¡Qué orgullosos nos sentimos del lugar del
que somos originarios o en el que vivimos! Es una de las ventajas de nuestra
adaptación a un lugar en concreto.
En
una ocasión, el P. Fredy le contaba, orgulloso, a un sacerdote de un país
europeo ―suizo, me parece―, que a Guatemala se le llamaba “el
país de la eterna primavera”. El sacerdote, contaba, tras pensar un poco, le
respondió: “¡Qué aburrido!”
“En
donde dejó el ombligo”, dicen de alguien al hacer referencia a su lugar de
origen. En efecto, le tomamos cariño y suspiramos por él cuando estamos lejos.
Pero, las virtudes o los vicios del lugar
o de la gente de los que procedemos, no son necesariamente los nuestros; no son
logro nuestro ni son nuestros defectos. Es claro que es bueno cultivar un
regionalismo sano, sentirnos parte del lugar en el que estamos y arrimar el
hombro para ver en qué podemos ayudar. Eso es lo que me admira de una hermana
mía, que apoya al equipo de futbol del lugar en el que está ―por decir un
detalle―, aunque no llegue a ser campeón en ningún torneo ―quizá sí, por
milagro―.
Desde luego, estoy orgulloso de mi pueblo,
como del lugar en el que ahora me toca desarrollar mi apostolado.

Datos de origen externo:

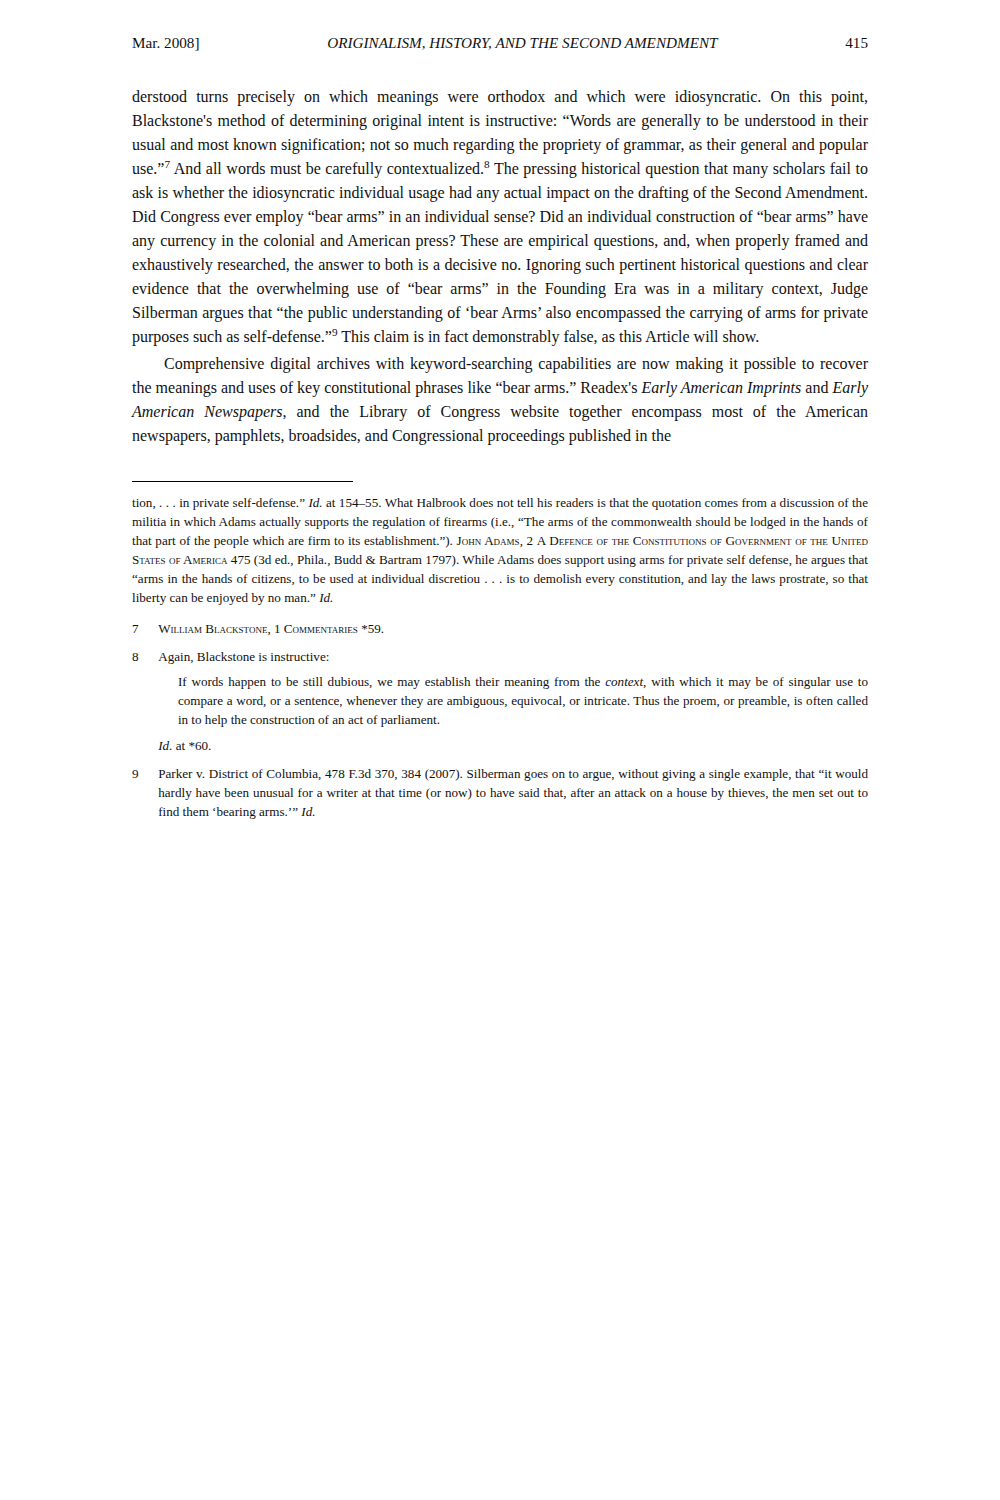Mar. 2008] ORIGINALISM, HISTORY, AND THE SECOND AMENDMENT 415
derstood turns precisely on which meanings were orthodox and which were idiosyncratic. On this point, Blackstone's method of determining original intent is instructive: “Words are generally to be understood in their usual and most known signification; not so much regarding the propriety of grammar, as their general and popular use.”7 And all words must be carefully contextualized.8 The pressing historical question that many scholars fail to ask is whether the idiosyncratic individual usage had any actual impact on the drafting of the Second Amendment. Did Congress ever employ “bear arms” in an individual sense? Did an individual construction of “bear arms” have any currency in the colonial and American press? These are empirical questions, and, when properly framed and exhaustively researched, the answer to both is a decisive no. Ignoring such pertinent historical questions and clear evidence that the overwhelming use of “bear arms” in the Founding Era was in a military context, Judge Silberman argues that “the public understanding of ‘bear Arms’ also encompassed the carrying of arms for private purposes such as self-defense.”9 This claim is in fact demonstrably false, as this Article will show.
Comprehensive digital archives with keyword-searching capabilities are now making it possible to recover the meanings and uses of key constitutional phrases like “bear arms.” Readex's Early American Imprints and Early American Newspapers, and the Library of Congress website together encompass most of the American newspapers, pamphlets, broadsides, and Congressional proceedings published in the
tion, . . . in private self-defense.” Id. at 154–55. What Halbrook does not tell his readers is that the quotation comes from a discussion of the militia in which Adams actually supports the regulation of firearms (i.e., “The arms of the commonwealth should be lodged in the hands of that part of the people which are firm to its establishment.”). John Adams, 2 A Defence of the Constitutions of Government of the United States of America 475 (3d ed., Phila., Budd & Bartram 1797). While Adams does support using arms for private self defense, he argues that “arms in the hands of citizens, to be used at individual discretiou . . . is to demolish every constitution, and lay the laws prostrate, so that liberty can be enjoyed by no man.” Id.
7 William Blackstone, 1 Commentaries *59.
8 Again, Blackstone is instructive:
If words happen to be still dubious, we may establish their meaning from the context, with which it may be of singular use to compare a word, or a sentence, whenever they are ambiguous, equivocal, or intricate. Thus the proem, or preamble, is often called in to help the construction of an act of parliament.
Id. at *60.
9 Parker v. District of Columbia, 478 F.3d 370, 384 (2007). Silberman goes on to argue, without giving a single example, that “it would hardly have been unusual for a writer at that time (or now) to have said that, after an attack on a house by thieves, the men set out to find them ‘bearing arms.’” Id.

Quizá soy un poco loco por escribir estas
cosas sólo por una foto. Se me ocurrieron estas cosas por poner esta foto del
lago que tomé el lunes pasado desde un sitio cercano al Seminario. Es, casi, mi cuadro
permanente, desde la ventana.
Gracias, Señor, por estos deleites buenos
para la vista y nuestra gente. Ojalá cuidemos este nuestro medio ambiente.